Be sure to soak the split peas overnight, and discard the water. While split peas can be cooked without soaking, made this way the starches will not break down enough in the soup to be properly digested for those on the SCD diet. This is a crucial step in the cooking process and must not be skipped. Another important thing to note is that the split peas will need to boil, not simmer, for the allotted time to once again properly break down the starches. Follow these two simple rules for cooking split peas, and you’ll have delicious digestible soup every time!

Hearty Split Pea Soup with Pork

Serves 6
Prep: 20 min
Cooking : 30min                                                                                                                                                                                                            Total: 50 min
Beginner

Ingredients:

1 Lb. split peas, soaked overnight & drained 

2 Tbsp. Olive oil 

2 Shallots, diced  

2 Onion, diced

4 Cloves garlic, chopped 

4 Carrots, peeled & chopped

4 Stalks of celery, diced 

2 Quarts chicken stock

1 ½ Lbs. Pork with bone (weight includes bone)

**Questions**
1. Answer these questions using the split pea soup recipe.
(a) How much chicken stock does it call for?
(b) Should the split peas boil or simmer during cooking?
(c) How many people does it serve?
2. Carry the split pea soup recipe forward from its last ingredient line, completing the ingredient list and adding the cooking steps.

**Exercise data**
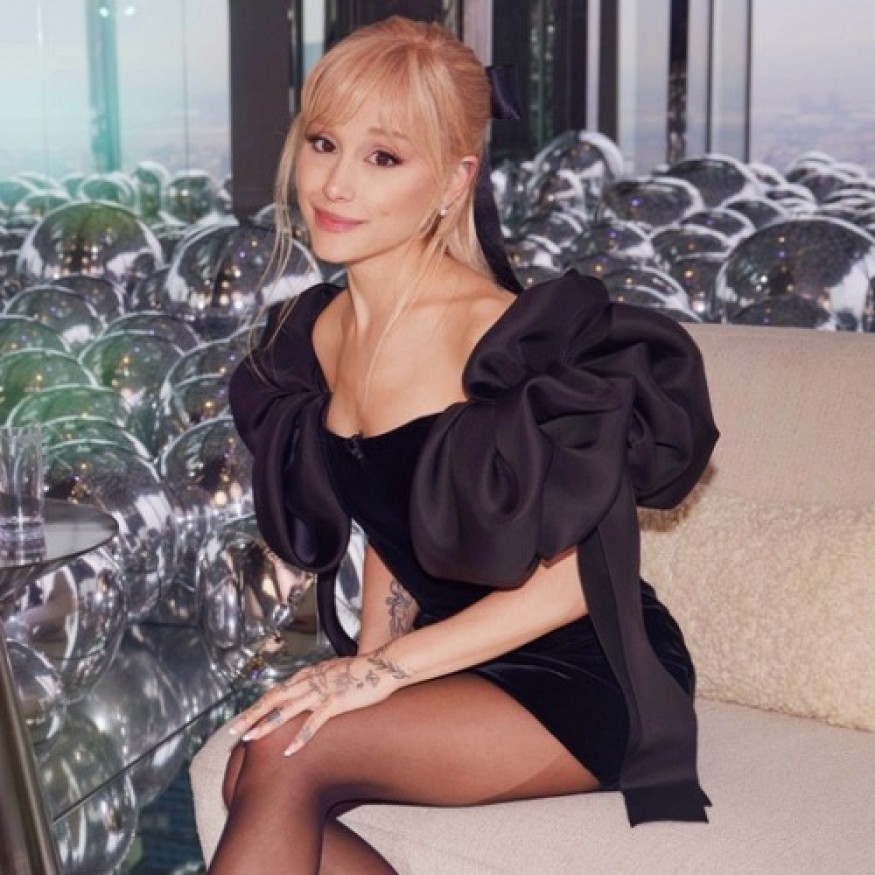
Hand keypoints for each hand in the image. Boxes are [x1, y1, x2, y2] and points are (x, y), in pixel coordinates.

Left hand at [228, 646, 410, 755]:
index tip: (243, 718)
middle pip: (274, 699)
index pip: (276, 691)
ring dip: (267, 725)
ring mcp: (321, 692)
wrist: (382, 667)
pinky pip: (314, 723)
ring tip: (251, 738)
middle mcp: (309, 681)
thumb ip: (316, 680)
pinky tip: (289, 751)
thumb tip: (305, 689)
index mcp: (307, 674)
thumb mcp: (332, 672)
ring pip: (287, 710)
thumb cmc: (359, 671)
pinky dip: (299, 737)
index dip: (258, 705)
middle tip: (234, 731)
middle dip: (252, 715)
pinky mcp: (335, 702)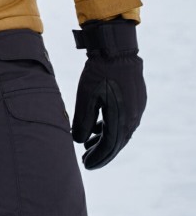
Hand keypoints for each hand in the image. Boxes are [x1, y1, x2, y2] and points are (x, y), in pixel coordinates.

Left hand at [71, 19, 145, 169]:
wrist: (117, 49)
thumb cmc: (100, 72)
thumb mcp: (87, 96)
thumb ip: (84, 120)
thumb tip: (79, 141)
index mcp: (122, 119)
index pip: (110, 147)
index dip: (98, 157)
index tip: (86, 165)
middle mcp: (133, 118)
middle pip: (116, 142)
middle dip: (101, 152)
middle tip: (86, 160)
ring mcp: (136, 109)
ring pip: (120, 131)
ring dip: (105, 139)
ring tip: (88, 144)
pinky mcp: (135, 100)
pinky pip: (123, 120)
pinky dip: (110, 127)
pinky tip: (98, 128)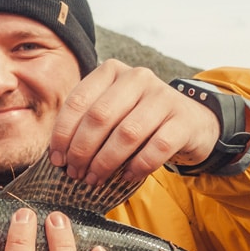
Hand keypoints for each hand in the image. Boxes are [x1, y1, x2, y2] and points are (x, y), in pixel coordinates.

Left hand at [49, 59, 220, 184]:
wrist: (191, 122)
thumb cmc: (140, 119)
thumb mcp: (112, 110)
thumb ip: (87, 123)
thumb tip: (59, 155)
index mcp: (112, 71)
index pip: (78, 100)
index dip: (63, 133)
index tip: (58, 159)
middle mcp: (138, 78)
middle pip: (100, 117)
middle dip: (82, 150)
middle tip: (76, 173)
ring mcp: (163, 97)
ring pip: (127, 134)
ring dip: (106, 162)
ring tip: (95, 179)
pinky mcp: (183, 120)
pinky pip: (156, 148)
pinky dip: (137, 166)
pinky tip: (126, 176)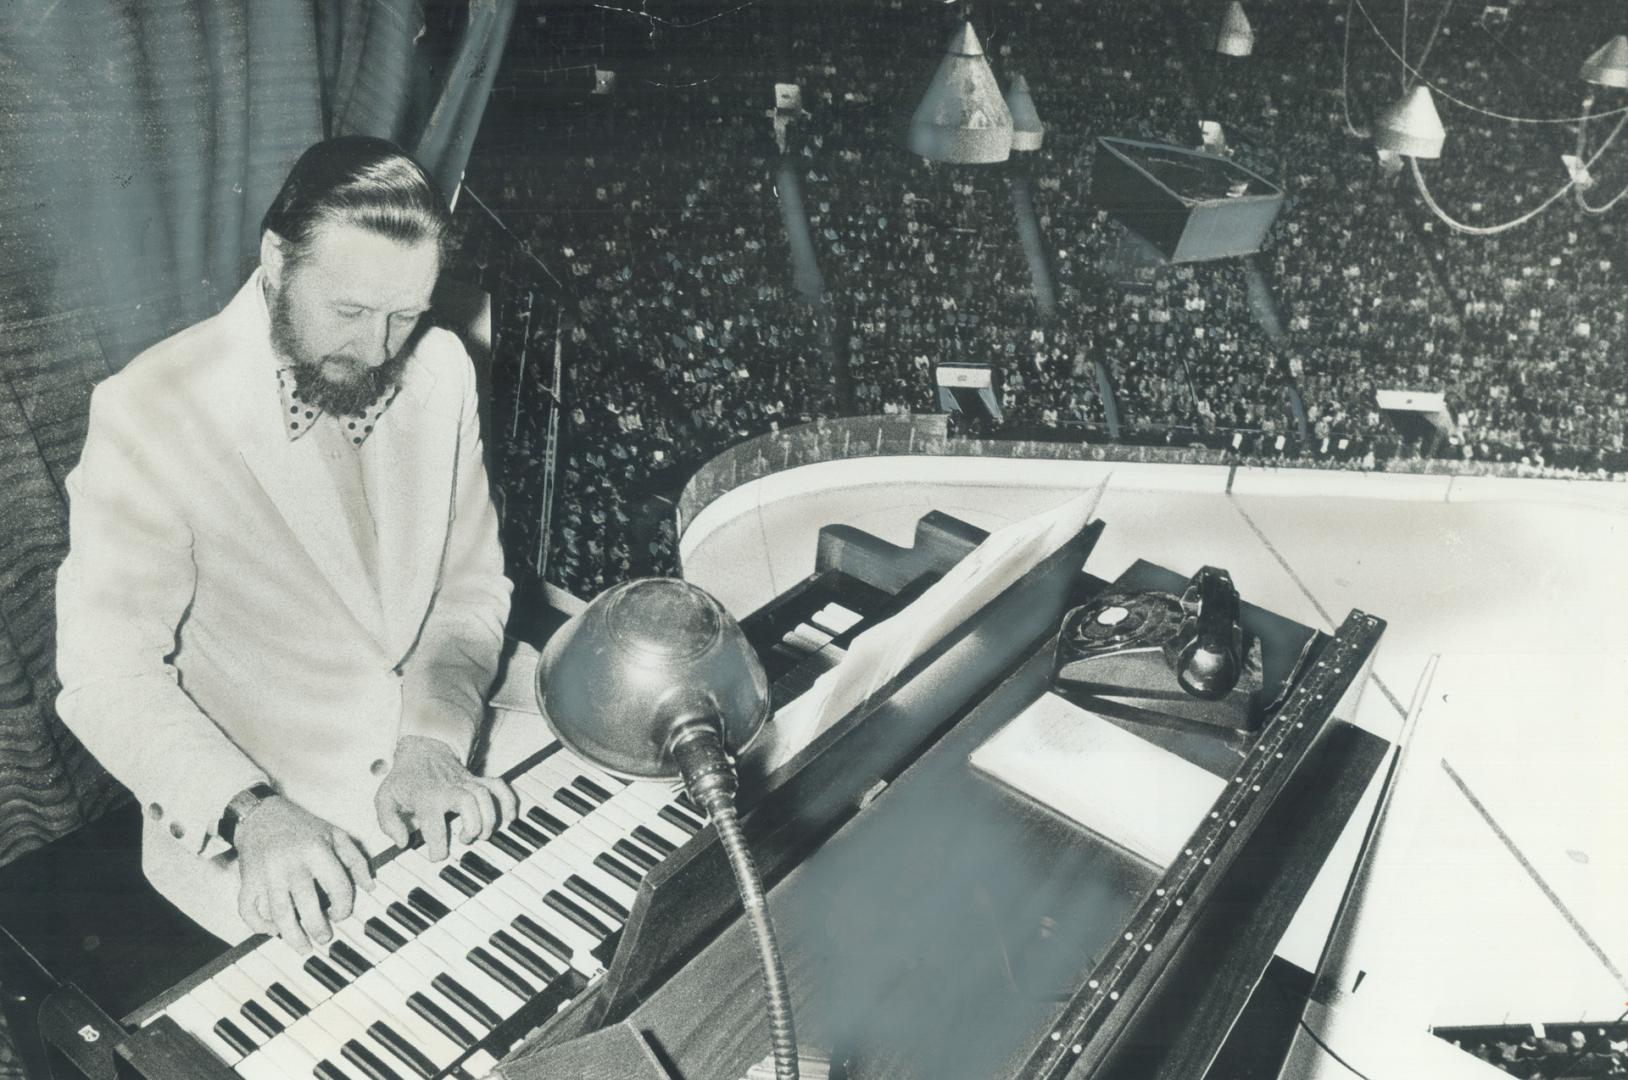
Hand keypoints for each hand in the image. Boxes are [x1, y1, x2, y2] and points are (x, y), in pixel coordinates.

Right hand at [235, 796, 371, 951]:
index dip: (344, 905)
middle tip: (325, 938)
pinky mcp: (248, 881)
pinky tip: (272, 931)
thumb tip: (370, 887)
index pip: (337, 886)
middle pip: (307, 904)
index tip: (341, 913)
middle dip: (318, 927)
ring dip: (291, 935)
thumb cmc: (302, 826)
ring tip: (303, 948)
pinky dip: (258, 925)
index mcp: (316, 851)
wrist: (261, 814)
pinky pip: (248, 909)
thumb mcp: (335, 835)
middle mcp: (291, 863)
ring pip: (278, 913)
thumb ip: (355, 860)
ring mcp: (267, 874)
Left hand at [374, 735, 517, 861]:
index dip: (437, 848)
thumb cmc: (405, 778)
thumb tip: (403, 841)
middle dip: (472, 827)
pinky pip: (499, 787)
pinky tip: (509, 818)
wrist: (421, 749)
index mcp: (426, 797)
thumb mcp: (385, 798)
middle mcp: (449, 789)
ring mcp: (466, 783)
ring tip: (480, 834)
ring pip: (486, 797)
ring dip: (488, 819)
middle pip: (468, 804)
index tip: (437, 856)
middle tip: (465, 839)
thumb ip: (388, 823)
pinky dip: (508, 802)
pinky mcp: (477, 780)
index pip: (434, 825)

**Responses in order**
1.
(a) 2 quarts
(b) Boil
(c) 6

2.
1 Bay leaf  

1 tsp. Coriander, dried

½ tsp. Cumin, dried  

¼ tsp. paprika

1 Tbsp. thyme, fresh, picked & chopped   

Salt, TT

Black pepper, TT

      Method Of Prep:

  1. Gather and prepare ingredients.
  2. Heat a stock pot over medium high heat.
  3. Add olive oil, shallot, onion, and garlic.
  4. Cook for 4-5 minutes or until the onion starts to become translucent.
  5. Add in carrots and celery.
  6. Cook for another 4-5 minutes.
  7. Add pork bones, chicken broth, split peas, bay leaf, and spices.
  8. Bring to a boil for 30-40 minutes.
  9. Add cubed up pork and stir.
  10. Simmer for an additional 15 minutes or until pork has reached 145-165° F depending on preference.
  11. Remove the bones and bay leaf, discard them.
  12. Taste soup and adjust seasonings. Serve immediately.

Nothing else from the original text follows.